**SUPPLIED TEXT**
=== Begin Enclosure ===
Intermediate JavaScript - 20201212
Project Summary This project aims to give you real-world scenarios of working with object-oriented javascript. The functionality you will be using serves two purposes: to improve your experience building objects with javascript as well as taking advantage of user interaction with the DOM. This project is a stepping stone in your journey which takes advantage of many of the topics you learned in this course.
For this project, refactor and test as much as possible while you are building. For every piece of functionality you add, you should likely spend as much time in testing and refactoring your code. If it takes you 3 hours to figure out the logic, it should likely take you another 3 hours determining that you wrote the best code possible. As your skills improve, this process will feel more natural. Make sure to remove any debugging code from your final submission.
What you will Build: You will be building an infographic that is derived from data that is provided, as well as user input data. Object-oriented javascript is great for working with complex data, but it’s not of much use without an interface to interact with. You will be pulling in information from a form and using it to complete an array of objects that will then be appended back to the DOM.
This may not sound like a lot, but there are a fair amount of moving pieces that rely on each other to work. You’ll need to plan out the logic of what you are trying to accomplish before you begin developing. If you find this process to be quick, there’s a list of additional functionality that you can add that all strive to improve the users’ experience.
For the project, you will generate a 3x3 grid of tiles (9 in total) with the human in the center tile. Each title will contain the species, an image, and a fact. For the human tile, you will display the name of the human rather than species and no fact is necessary for the human. When the user clicks to generate the infographic from the form, the grid will appear and the form will be hidden. The facts displayed should be random per dinosaur with an opportunity of displaying at least 6 different types of facts (3 should be from the methods you create). One of the titles should be for a pigeon in which the tile should always display, “All birds are dinosaurs.”
=== End Enclosure ===
**STORED DATA**
=== Begin Enclosure ===
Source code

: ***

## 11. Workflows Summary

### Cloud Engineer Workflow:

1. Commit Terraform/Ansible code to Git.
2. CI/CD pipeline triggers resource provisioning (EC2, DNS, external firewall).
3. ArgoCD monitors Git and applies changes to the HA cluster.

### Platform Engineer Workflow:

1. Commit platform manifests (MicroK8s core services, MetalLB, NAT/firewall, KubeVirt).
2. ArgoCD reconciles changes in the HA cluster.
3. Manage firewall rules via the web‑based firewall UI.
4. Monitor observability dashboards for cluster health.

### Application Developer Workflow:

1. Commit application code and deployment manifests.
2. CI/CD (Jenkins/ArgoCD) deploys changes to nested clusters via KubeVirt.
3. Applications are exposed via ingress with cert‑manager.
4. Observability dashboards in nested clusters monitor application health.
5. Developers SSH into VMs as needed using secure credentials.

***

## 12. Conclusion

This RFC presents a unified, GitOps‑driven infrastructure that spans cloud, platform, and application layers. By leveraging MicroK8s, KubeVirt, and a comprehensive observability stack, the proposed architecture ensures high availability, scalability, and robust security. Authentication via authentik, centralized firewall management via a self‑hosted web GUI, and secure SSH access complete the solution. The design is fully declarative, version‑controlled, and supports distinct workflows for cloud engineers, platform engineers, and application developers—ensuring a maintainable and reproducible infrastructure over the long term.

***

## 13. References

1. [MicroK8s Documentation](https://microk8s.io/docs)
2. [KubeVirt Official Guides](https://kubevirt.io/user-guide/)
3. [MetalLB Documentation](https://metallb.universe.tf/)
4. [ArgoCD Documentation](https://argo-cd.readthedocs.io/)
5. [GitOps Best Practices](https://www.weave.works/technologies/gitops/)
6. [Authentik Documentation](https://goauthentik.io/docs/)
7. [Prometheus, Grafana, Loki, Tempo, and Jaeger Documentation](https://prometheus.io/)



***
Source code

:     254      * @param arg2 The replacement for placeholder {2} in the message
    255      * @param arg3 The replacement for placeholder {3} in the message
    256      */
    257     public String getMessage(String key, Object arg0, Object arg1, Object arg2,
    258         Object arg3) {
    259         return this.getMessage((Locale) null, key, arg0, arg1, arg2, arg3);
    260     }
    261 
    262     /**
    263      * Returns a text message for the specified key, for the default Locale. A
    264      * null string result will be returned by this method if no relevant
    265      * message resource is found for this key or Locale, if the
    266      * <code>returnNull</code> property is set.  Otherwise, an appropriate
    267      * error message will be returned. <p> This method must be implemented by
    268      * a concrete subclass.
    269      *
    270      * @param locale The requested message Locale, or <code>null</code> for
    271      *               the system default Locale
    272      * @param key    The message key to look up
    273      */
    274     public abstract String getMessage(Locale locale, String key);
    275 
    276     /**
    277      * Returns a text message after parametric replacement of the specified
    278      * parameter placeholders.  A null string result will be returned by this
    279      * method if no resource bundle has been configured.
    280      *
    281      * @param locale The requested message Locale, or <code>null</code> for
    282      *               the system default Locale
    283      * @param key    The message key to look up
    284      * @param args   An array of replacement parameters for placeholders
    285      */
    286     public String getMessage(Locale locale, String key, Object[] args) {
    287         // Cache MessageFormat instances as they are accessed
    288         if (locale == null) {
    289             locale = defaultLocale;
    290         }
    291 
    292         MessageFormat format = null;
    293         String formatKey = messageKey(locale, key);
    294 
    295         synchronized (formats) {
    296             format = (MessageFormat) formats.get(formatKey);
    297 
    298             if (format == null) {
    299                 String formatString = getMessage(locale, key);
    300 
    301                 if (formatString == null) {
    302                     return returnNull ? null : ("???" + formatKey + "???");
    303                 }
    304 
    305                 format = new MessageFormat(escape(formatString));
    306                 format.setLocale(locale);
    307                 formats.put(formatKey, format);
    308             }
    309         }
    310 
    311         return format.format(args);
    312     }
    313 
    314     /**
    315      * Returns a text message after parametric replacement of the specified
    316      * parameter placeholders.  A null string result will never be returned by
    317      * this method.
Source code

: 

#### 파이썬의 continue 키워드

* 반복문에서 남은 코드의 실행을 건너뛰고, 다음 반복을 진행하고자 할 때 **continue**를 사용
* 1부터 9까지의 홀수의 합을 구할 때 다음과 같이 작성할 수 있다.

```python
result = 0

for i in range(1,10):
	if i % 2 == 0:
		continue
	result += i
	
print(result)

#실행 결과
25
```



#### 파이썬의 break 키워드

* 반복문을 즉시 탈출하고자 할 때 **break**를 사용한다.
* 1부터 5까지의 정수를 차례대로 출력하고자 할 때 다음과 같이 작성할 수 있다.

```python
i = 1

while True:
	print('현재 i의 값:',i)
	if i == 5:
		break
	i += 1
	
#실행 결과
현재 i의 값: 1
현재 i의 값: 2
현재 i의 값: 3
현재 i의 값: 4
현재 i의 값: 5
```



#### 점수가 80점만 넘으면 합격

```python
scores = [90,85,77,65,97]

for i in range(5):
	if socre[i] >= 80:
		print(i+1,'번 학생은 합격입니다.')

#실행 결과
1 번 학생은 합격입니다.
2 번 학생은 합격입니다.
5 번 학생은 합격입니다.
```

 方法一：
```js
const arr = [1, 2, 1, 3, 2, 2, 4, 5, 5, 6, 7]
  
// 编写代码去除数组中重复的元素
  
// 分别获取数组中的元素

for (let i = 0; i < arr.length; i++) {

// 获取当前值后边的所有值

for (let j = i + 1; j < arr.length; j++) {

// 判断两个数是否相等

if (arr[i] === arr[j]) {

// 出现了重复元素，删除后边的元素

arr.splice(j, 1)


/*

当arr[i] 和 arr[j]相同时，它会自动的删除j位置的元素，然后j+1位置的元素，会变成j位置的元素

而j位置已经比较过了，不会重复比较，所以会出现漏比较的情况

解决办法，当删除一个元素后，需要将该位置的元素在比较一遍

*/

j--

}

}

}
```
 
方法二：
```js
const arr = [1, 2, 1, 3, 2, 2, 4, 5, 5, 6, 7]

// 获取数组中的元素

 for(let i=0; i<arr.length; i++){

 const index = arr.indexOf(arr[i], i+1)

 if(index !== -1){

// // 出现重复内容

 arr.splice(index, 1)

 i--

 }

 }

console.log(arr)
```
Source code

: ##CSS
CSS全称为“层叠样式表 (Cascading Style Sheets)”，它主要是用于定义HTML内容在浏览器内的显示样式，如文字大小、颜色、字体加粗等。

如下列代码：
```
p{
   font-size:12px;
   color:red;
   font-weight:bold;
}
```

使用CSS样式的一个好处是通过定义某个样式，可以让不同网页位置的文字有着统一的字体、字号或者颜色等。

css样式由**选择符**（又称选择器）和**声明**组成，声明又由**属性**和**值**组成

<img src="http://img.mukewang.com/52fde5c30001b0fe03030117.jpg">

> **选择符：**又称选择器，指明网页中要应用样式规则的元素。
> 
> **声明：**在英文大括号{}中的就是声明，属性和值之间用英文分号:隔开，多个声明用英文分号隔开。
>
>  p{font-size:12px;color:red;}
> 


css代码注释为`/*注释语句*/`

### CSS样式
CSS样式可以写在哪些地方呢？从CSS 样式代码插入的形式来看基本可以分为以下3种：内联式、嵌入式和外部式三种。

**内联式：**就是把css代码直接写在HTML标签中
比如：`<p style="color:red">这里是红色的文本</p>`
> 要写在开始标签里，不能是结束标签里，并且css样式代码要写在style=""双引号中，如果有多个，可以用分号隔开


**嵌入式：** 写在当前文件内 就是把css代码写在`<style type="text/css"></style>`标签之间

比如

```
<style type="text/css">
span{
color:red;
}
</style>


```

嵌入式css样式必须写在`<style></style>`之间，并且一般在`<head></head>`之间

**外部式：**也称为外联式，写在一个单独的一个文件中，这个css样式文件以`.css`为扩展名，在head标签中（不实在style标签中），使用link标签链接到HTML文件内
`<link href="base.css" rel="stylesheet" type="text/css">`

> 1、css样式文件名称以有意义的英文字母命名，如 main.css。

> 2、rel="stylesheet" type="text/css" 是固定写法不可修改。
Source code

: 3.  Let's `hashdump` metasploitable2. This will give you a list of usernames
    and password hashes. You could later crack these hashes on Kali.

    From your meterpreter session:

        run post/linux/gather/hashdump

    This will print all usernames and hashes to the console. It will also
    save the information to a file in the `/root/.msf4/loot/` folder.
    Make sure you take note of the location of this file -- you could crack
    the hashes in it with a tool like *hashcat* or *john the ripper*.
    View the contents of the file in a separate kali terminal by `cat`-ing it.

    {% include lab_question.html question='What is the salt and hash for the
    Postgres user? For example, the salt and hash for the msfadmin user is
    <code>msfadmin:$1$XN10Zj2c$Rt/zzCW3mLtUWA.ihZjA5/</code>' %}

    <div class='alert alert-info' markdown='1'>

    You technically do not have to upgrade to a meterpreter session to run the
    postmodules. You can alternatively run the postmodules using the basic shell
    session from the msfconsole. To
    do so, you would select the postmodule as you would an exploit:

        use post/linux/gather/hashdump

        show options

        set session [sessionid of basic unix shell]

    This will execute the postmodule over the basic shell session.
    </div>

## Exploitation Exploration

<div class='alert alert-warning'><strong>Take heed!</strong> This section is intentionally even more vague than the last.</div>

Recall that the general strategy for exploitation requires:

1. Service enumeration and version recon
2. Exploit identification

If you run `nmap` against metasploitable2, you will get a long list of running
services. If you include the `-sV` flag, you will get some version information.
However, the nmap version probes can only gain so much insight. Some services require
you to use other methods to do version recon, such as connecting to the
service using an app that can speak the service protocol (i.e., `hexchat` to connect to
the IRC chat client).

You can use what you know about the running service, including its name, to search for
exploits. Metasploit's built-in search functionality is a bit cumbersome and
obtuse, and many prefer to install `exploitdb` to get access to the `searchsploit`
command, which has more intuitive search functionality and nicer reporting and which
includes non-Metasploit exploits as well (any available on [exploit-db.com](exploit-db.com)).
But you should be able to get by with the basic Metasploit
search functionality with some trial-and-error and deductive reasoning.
=== End Enclosure ===
**ABOUT THIS TASK**
According to the project description, why should you plan out the logic before you begin developing? Answer in one to three sentences.

**EXERCISE ANSWER**
The project may not sound like a lot, but it has a fair amount of moving pieces that rely on each other to work. Planning the logic first accounts for those interdependent parts.